Prior to white settlement aboriginal inhabitants were largely the the Djadja Wurrung people. The first European settlers were the Creswick brothers who established a large sheep station in the area in 1842. Creswick, located on the Midland Highway 15 minutes drive north from Ballarat, is a historic gold mining township set amidst tall eucalyptus and pine forests.
Deep lead mining was the main form of mining after the early 1870s and notable mines were the Madame Berry and the New Australasia. History recalls that in 1882 the Creswick New Australasia gold mine was the scene of a disaster when 22 miners were drowned in a flooded shaft. It was a record loss of lives for an Australian mine. Many of the buildings of the gold era survive in the town and are much loved by locals and admired by visitors.
Forestry industry development took place after much of the old forests were destroyed by mining. John Le Gerche came to the area and became the Crown Lands Bailiff and set about replanting trees. His work led to Creswick becoming the site of the state’s first tree plantation in the 1880’s. In 1910 the School of Forestry, an adjunct of Melbourne University, was born. The Creswick Timber Training centre is the only comprehensive timber training centre in Australia. Le Gerche is widely regarded as the father of reforestation. Local industries also include grazing, agriculture and the Creswick Woollen Mills, which has been a focus of manufacturing in the area for over three generations. The world’s finest quartz is still mined and exported to countries who manufacture the finest lenses. Activities in the town are supported by an array of service clubs and organisations.

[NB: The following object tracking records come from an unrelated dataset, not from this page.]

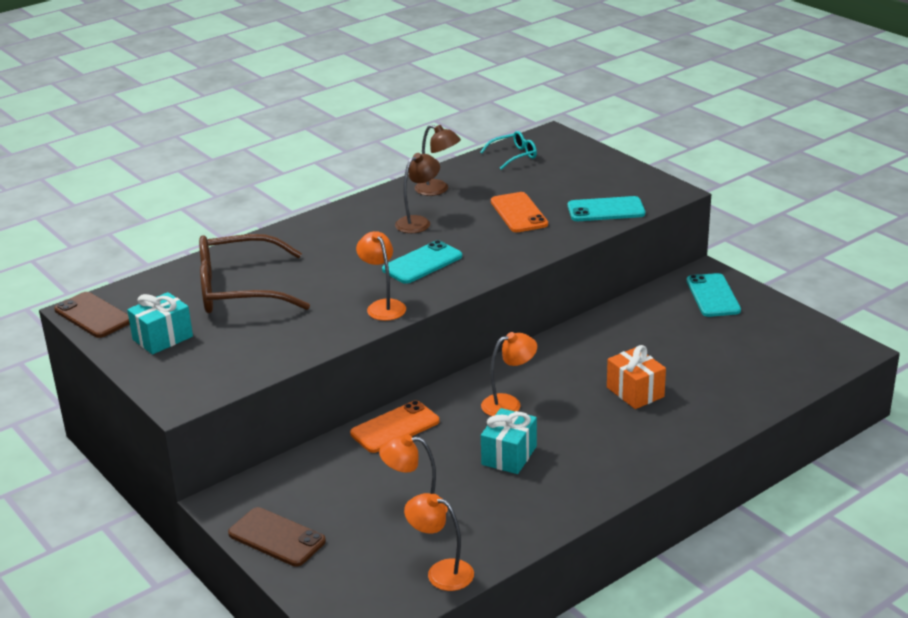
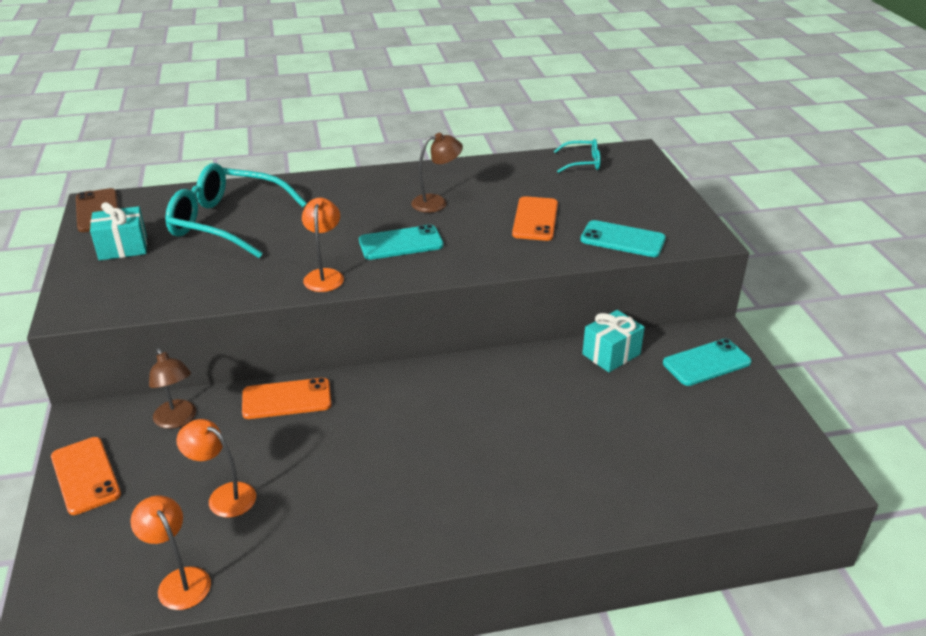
camera: 25 degrees right, 5 degrees up
brown glasses [199,234,310,313] -> turquoise glasses [165,163,307,258]
brown phone [228,507,326,567] -> orange phone [51,437,121,515]
brown lamp [415,125,461,196] -> brown lamp moved to [149,348,196,429]
orange lamp [481,332,537,416] -> none
turquoise gift [481,408,537,474] -> turquoise gift moved to [582,310,645,372]
orange gift [607,345,666,409] -> none
turquoise phone [687,273,741,317] -> turquoise phone turned 45 degrees clockwise [663,339,752,386]

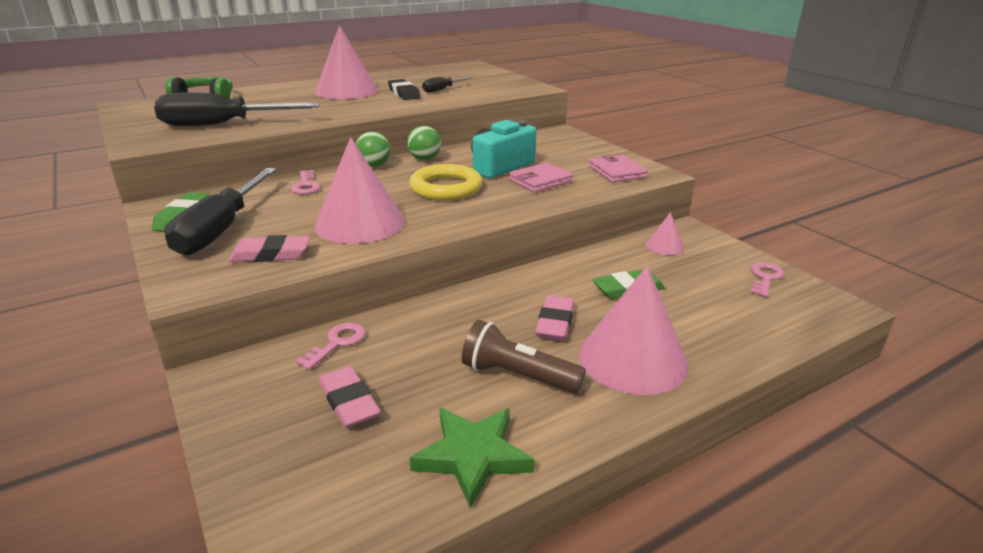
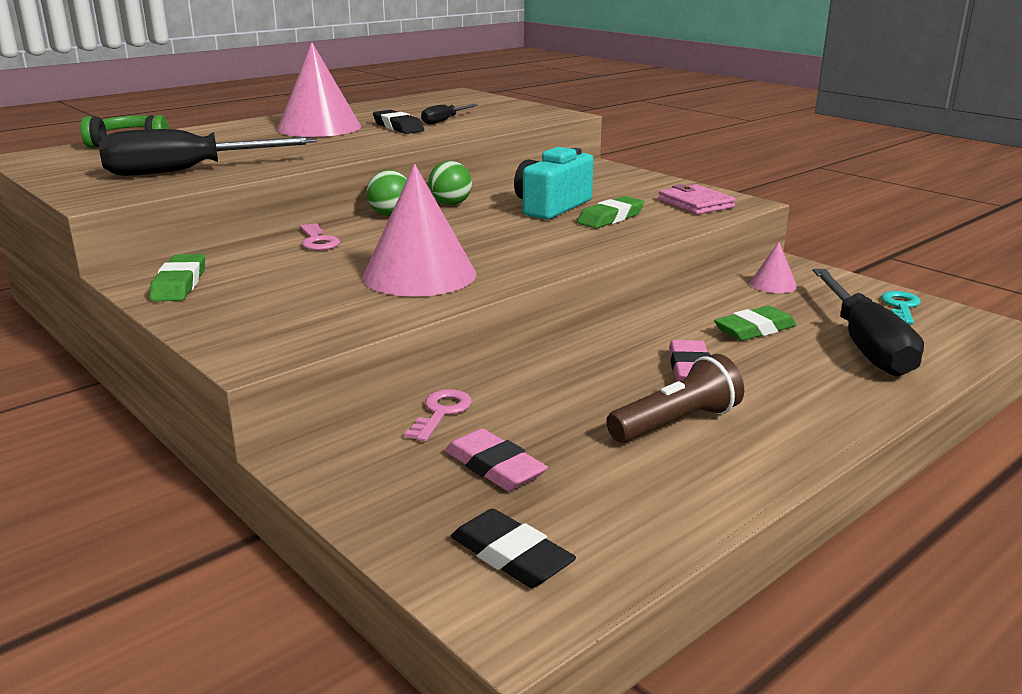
camera: 10 degrees left, 5 degrees down
black screwdriver [164,168,276,255] -> black screwdriver moved to [813,269,924,377]
pink eraser [228,235,310,262] -> none
yellow ring [409,164,482,200] -> none
green star [410,408,535,509] -> none
brown flashlight [462,320,586,393] -> brown flashlight turned 135 degrees clockwise [606,354,744,443]
pink wallet [509,163,573,192] -> green eraser [577,196,644,229]
pink cone [579,266,689,395] -> none
pink key [751,262,784,297] -> turquoise key [881,291,921,324]
none -> black eraser [451,509,576,588]

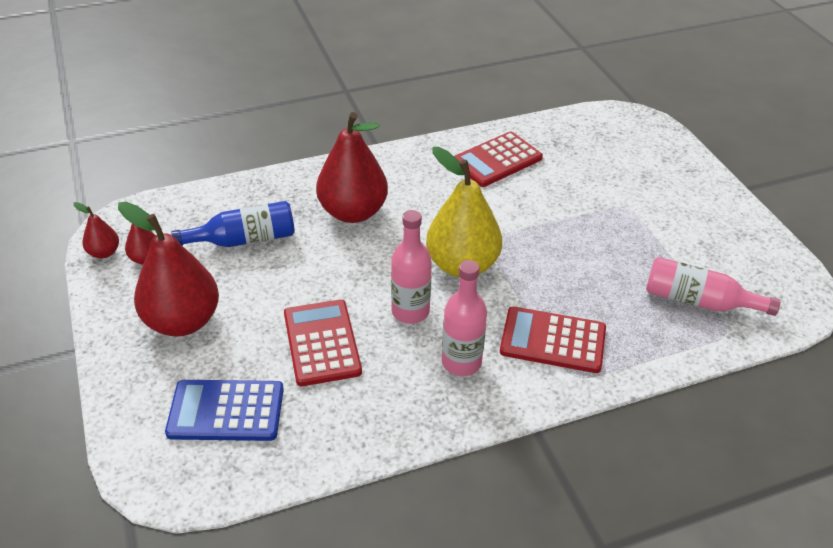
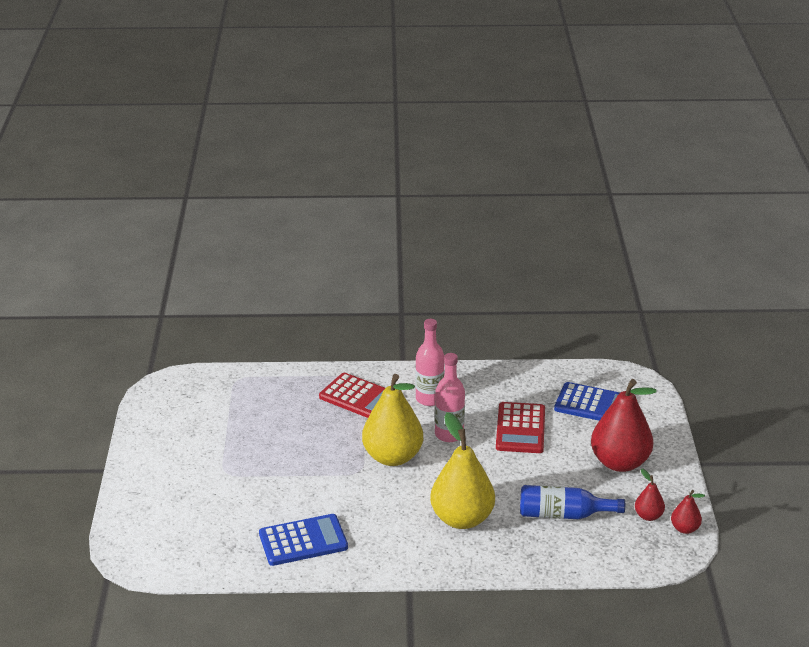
camera: 160 degrees left, 10 degrees down
red pear [316,112,388,223] -> yellow pear [430,412,495,529]
red calculator [454,131,543,187] -> blue calculator [259,514,348,566]
pink bottle [646,257,781,316] -> none

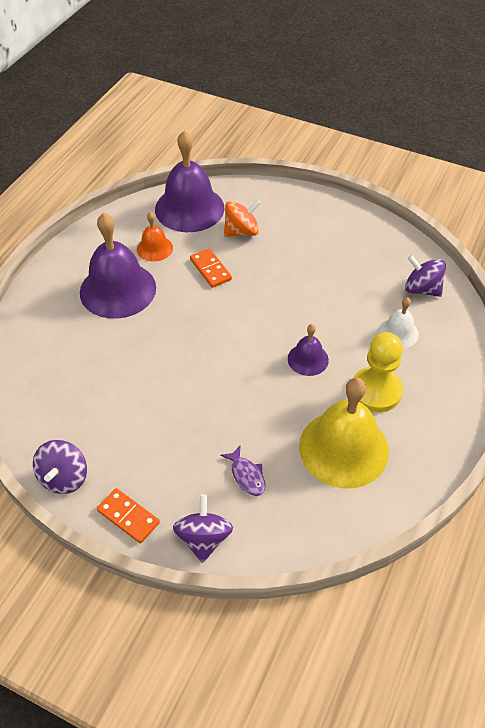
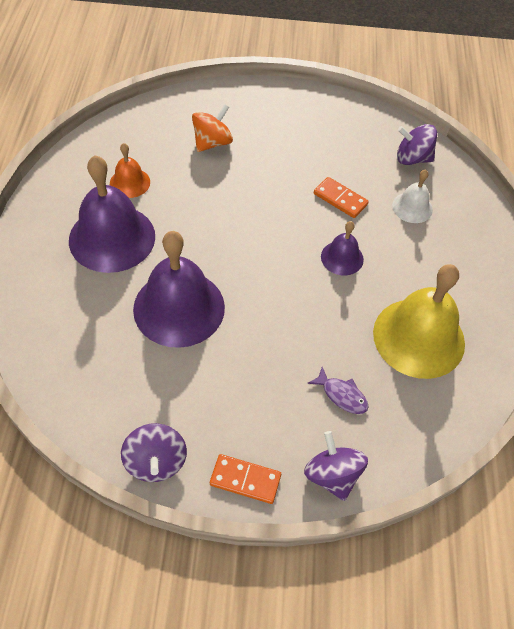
camera: 25 degrees left, 5 degrees up
purple bell [155,130,224,232] -> purple bell moved to [133,231,225,348]
orange domino [190,248,232,288] -> orange domino moved to [314,177,369,218]
yellow pawn [353,332,403,412] -> none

The town has a rich heritage, producing some of the most influential bureaucrats, politicians and business people of the 19th and 20th centuries, including Prime Minister John Curtin, Thomas Cooper, Sir Alexander Peacock Premier of Victoria, Sir Hayden Starke KCMG Justice of the High Court of Australia and the multi-talented Lindsay family. In 1864 Dr Robert Lindsay set up his practice in Creswick. His son Norman, author and painter, depicted aspects of Creswick in three of his novels - Saturdee, Red Heap and Halfway to Anywhere. Another son, Percy, painted numerous scenes of Creswick, of which over 20 are in the Ballarat Fine Art Gallery Collection. One Percy Lindsay painting depicts Chinatown in Creswick, a reminder of the Chinese gold miners. A lesser known Creswick identity was William G. Spence. M.H.R. Spence became a miner and founded The Creswick Miners Union, later to become the Amalgamated Miners Union. He was also asked by Creswick shearer David Temple, the founder of the Amalgamated Shearers Union of Australia, to be the president of that union. The joining of these two unions was the beginning of The Australian Workers Union, both men were active in the origins of the Australian Labor Party. Temple also is credited for the blueprint which became the Australian Council of Trade Unions.
Community facilities in Creswick include: a hospital, three primary schools, Aged Care Hostel, Health Centre, Library, Creswick Learning Centre, Visitor Information Centre, historic Town Hall and Museum, churches, Fire Brigade, extensive sporting facilities, a hotel resort, motel and caravan park. The Creswick Railway Station has recently been restored and now used by the community.
The Historic Museum is in the former town hall and municipal chambers building. It contains a fine collection of Lindsay’s sketches and paintings, historic photographs and items from Creswick’s gold mining past.
Only 15 minutes from Ballarat and an easy drive from Melbourne, the township of Creswick balances a relaxed community lifestyle for both residents and visitors with plenty of accommodation, tourist attractions and local festivals.